Report all lines in the records that hold the string "对容器的操作不包含此字段".
Top of Material shown
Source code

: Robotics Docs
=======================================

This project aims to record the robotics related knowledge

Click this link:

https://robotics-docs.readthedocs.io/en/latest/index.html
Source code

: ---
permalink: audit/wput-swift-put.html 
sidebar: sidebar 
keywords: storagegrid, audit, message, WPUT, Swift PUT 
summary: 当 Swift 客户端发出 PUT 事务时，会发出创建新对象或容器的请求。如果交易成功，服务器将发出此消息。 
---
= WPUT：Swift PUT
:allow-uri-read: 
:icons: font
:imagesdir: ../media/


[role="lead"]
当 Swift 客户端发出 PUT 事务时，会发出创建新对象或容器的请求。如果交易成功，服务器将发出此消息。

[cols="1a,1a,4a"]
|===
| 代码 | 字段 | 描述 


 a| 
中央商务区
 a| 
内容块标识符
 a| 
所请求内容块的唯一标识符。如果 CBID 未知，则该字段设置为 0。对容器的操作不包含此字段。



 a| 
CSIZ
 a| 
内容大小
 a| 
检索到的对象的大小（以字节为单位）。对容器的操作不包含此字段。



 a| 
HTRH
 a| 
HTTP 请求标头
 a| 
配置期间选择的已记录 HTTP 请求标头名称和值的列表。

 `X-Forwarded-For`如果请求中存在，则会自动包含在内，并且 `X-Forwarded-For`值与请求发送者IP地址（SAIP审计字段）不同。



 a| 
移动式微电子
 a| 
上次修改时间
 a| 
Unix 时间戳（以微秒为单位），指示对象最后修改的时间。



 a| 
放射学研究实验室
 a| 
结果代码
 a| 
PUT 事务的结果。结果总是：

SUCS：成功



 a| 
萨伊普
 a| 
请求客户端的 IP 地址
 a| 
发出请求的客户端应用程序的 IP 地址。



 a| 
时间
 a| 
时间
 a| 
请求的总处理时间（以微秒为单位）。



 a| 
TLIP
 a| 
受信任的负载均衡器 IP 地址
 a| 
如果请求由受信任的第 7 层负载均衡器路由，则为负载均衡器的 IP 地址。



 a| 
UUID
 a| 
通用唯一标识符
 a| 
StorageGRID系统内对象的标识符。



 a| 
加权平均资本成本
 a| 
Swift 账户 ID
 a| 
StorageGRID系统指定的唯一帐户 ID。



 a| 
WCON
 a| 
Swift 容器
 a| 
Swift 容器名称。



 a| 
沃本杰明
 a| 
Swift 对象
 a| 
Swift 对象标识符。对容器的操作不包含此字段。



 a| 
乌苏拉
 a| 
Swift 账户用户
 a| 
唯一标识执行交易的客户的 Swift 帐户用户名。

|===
Bottom of Material shown
--- Worked solution ---
所请求内容块的唯一标识符。如果 CBID 未知，则该字段设置为 0。对容器的操作不包含此字段。
检索到的对象的大小（以字节为单位）。对容器的操作不包含此字段。
Swift 对象标识符。对容器的操作不包含此字段。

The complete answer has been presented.